§ INSTRUCTIONS FOR THE TASK
Revise the data from the line holding "order: Malpighiales" to the line holding "common name: Weddingbush", inclusive, replacing "common name" with "vernacular name" and leaving everything else unchanged. Give only those lines.

────────────────────

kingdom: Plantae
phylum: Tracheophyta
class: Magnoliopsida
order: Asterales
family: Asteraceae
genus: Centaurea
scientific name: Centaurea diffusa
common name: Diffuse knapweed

────────────────────

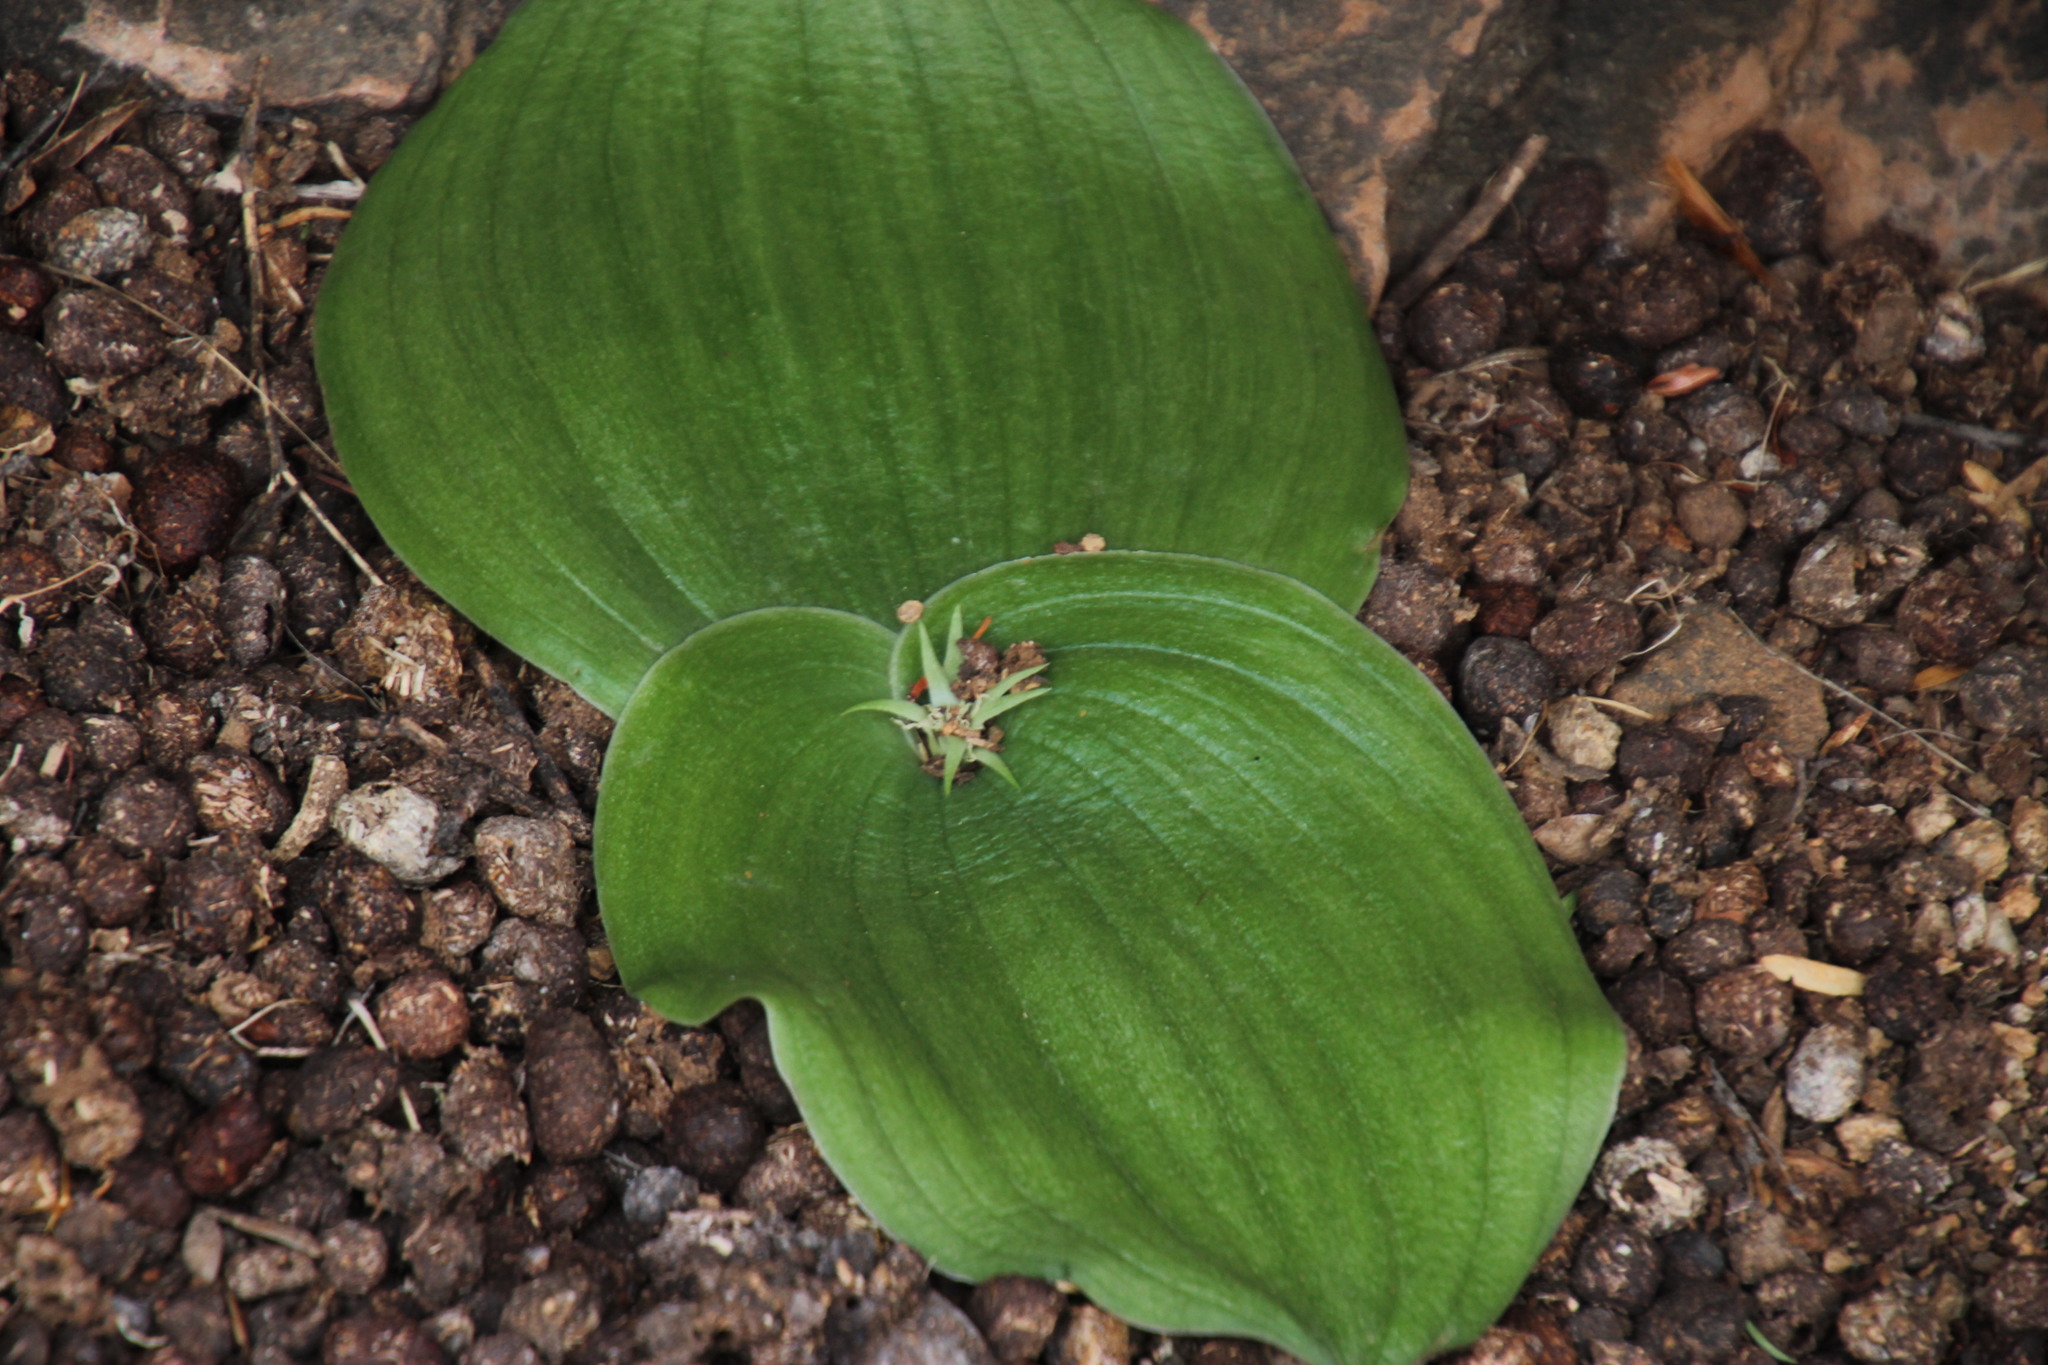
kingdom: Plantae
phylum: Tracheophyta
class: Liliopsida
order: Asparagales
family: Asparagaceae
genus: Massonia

────────────────────

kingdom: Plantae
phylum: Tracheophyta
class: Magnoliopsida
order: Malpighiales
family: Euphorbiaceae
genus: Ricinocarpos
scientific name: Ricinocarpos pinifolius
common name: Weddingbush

────────────────────

§ TASK OUTPUT
order: Malpighiales
family: Euphorbiaceae
genus: Ricinocarpos
scientific name: Ricinocarpos pinifolius
vernacular name: Weddingbush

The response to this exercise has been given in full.